Yaşama uğraşı deyiminin anlamı
Canlı varlıkların bulundukları çevrenin her türlü zorluğu karşısında yaşayabilmek için yaptıkları aralıksız didinme.
Örnek: Yaşama uğraşı içinde günler gelip geçiyor.
Yaşama veda etmek deyiminin anlamı
Ölmek, hayatını kaybetmek.
Örnek: Hastalık yüzünden geçen yıl yaşama veda etti.
Yaşamını yitirmek deyiminin anlamı
Ölmek.
Örnek: Bu kaza onun yaşamını yitirmesine neden oldu.
Örnek 2: Yaşamını yitirmeden önce tüm mirasını paylaştırmıştı.
Kendi hayatını yaşamak deyiminin anlamı
* Kendi verdiği kararlar doğrultusunda yaşamak, başkasının hayatına müdahale etmesine izin vermemek.
* Canının istediği gibi hayatını sürdürmek.
Örnek: Bana karışmaya hakkınız yok, bırakın beni, artık kendi hayatımı yaşamak istiyorum.

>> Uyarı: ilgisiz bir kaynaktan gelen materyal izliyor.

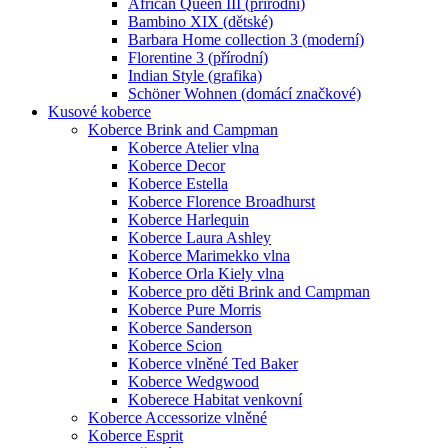
African Queen III (přírodní)
Bambino XIX (dětské)
Barbara Home collection 3 (moderní)
Florentine 3 (přírodní)
Indian Style (grafika)
Schöner Wohnen (domácí značkové)
Kusové koberce
Koberce Brink and Campman
Koberce Atelier vlna
Koberce Decor
Koberce Estella
Koberce Florence Broadhurst
Koberce Harlequin
Koberce Laura Ashley
Koberce Marimekko vlna
Koberce Orla Kiely vlna
Koberce pro děti Brink and Campman
Koberce Pure Morris
Koberce Sanderson
Koberce Scion
Koberce vlněné Ted Baker
Koberce Wedgwood
Koberece Habitat venkovní
Koberce Accessorize vlněné
Koberce Esprit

Gölgesi altında yaşamak deyiminin anlamı
Birisinin koruması altında olmak.
Örnek: Kimi yapıt ve karakterler, okurca öyle benimsenir ki yazarları ağızlarıyla kuş tutsalar bile o yapıtlarla karakterlerin gölgesi altında yaşamaktan kurtulamazlar.